Da segunda vertente de sua poesia, a do seu pendor popular, surge a marca da musicalidade em sons que constroem canções e serenatas. Cultivando um lirismo de tradição medieval, a escritora exercita a oralidade em linguagem límpida. E dessa pesquisa, advém o seu Romanceiro da Inconfidência, de 1953, quando sua poesia ganha ainda nova dimensão, mediante a construção do retrato nacional do país em momento de crise e de luta, mediante defesa de reivindicações de caráter político que alimentaram a Inconfidência Mineira.

Nesse trabalho ganha vigor a autora poeta e também pesquisadora dos Autos da Devassa, estudiosa do folclore brasileiro, enquanto professora da hoje Universidade Federal do Rio de Janeiro (na época Universidade do Distrito Federal), onde lecionou Literatura Luso-Brasileira e Técnica e Crítica Literária.

O poema histórico monta-se em quadros sucessivos mediante colagem de cenas e retratos de personagens envolvidos no movimento pela nossa independência e autonomia, em obra de maturidade poética, em que o lirismo social pisa firme o chão da história. E assume o tom de denúncia, a partir do compromisso de luta. Acusa, entre tantos erros, o defeito da corrupção pelo ouro. E o da injustiça.

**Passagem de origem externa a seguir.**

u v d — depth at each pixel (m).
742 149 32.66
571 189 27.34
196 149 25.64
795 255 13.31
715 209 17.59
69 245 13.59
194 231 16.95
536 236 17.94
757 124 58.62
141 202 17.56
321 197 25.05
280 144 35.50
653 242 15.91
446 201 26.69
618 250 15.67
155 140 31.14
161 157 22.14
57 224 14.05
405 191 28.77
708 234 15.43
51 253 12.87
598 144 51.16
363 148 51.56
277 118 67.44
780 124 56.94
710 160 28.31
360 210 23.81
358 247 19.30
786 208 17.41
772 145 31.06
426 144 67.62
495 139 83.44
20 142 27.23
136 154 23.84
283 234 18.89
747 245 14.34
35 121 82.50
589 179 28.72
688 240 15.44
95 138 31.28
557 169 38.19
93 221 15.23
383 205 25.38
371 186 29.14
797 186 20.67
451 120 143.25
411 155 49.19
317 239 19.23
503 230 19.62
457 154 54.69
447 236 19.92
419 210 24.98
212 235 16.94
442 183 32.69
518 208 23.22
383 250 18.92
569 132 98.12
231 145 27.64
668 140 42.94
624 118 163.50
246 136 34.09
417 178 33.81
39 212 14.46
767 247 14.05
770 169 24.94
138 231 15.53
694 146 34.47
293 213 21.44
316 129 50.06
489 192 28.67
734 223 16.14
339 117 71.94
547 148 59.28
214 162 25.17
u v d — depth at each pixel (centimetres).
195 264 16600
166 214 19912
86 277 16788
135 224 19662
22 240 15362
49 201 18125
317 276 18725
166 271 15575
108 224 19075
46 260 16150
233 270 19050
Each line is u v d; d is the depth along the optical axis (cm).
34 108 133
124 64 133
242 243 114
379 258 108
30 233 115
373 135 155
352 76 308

O conjunto da obra poética de Cecília Meireles caracteriza-se, pois, por uma dimensão individual – a mulher buscando sua imagem – e também por uma experiência de dimensão coletiva – no campo político das reivindicações de caráter libertador.

Seguindo a trilha dessa primeira vertente da poesia de Cecília Meireles, muitas outras escritoras vão procurar, no espaço da representação artística da literatura, a sua identidade de mulher. Entre elas, Adélia Prado, que se reconhece “desdobrável” e que, na sua “bagagem” drummondiana, incorpora um cotidiano em “dor sem amargura” - expressão que, a meu ver, já bem traduz o clima poético de sua obra.[75] Instala-se à vontade neste ponto de encruzilhada de múltiplos papéis, que exigem versatilidade e até acrobacia. Assume atribuições que vai simplesmente incorporando, sem rigorosas triagens eletivas nem exigências constrangedoras. Adere a si, de bom grado e de bom humor.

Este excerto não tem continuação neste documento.